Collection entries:
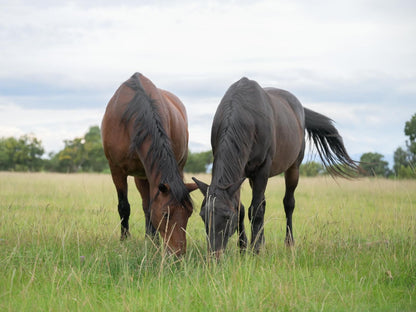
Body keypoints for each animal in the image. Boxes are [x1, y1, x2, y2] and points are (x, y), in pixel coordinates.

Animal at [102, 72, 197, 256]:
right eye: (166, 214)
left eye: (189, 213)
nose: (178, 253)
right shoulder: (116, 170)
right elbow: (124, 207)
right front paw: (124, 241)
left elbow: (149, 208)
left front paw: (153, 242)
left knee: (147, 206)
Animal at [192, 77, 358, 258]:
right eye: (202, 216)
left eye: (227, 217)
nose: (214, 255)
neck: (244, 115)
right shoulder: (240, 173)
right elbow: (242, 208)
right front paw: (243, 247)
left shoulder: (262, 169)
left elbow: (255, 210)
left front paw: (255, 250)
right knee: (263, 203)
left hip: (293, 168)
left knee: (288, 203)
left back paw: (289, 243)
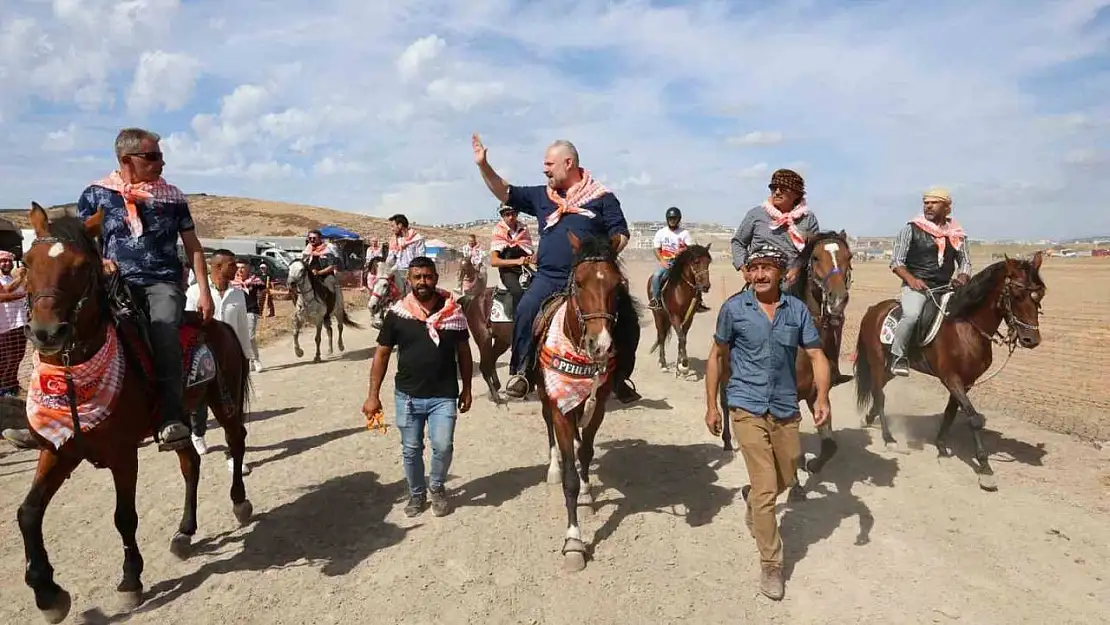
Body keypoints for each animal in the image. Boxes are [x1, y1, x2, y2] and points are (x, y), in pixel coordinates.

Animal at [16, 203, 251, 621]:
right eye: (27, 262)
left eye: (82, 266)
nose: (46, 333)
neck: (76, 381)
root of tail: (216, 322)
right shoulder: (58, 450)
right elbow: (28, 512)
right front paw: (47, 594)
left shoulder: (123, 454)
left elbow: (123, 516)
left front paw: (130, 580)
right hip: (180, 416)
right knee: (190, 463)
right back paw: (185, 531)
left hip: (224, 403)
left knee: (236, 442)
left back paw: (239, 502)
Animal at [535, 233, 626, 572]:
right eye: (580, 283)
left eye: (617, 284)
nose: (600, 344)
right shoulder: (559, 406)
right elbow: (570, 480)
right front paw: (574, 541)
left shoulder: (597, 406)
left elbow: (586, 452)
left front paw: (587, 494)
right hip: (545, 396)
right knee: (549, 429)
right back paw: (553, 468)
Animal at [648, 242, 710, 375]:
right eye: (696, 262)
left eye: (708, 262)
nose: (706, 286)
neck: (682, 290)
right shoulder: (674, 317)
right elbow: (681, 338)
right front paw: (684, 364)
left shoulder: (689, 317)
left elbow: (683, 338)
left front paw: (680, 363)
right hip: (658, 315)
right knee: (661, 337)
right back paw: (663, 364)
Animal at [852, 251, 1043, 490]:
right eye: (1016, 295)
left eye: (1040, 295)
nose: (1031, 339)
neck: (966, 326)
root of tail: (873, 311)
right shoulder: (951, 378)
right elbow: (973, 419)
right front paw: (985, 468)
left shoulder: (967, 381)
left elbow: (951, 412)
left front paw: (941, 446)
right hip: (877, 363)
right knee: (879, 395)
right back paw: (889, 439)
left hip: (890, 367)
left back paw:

WORK REQUIRED: Repeat the records above exactly, from the first line through the line containing "right elbow: (124, 207)", and leave out the pictures.

RESPONSE:
Body keypoints for each animal in the image. Boxes are [x1, y1, x2, y2] and points are (x, y), in pixel coordinates.

Animal at [102, 72, 197, 256]:
right eye: (166, 214)
left eye: (189, 213)
nose: (178, 253)
right shoulder: (116, 170)
right elbow: (124, 207)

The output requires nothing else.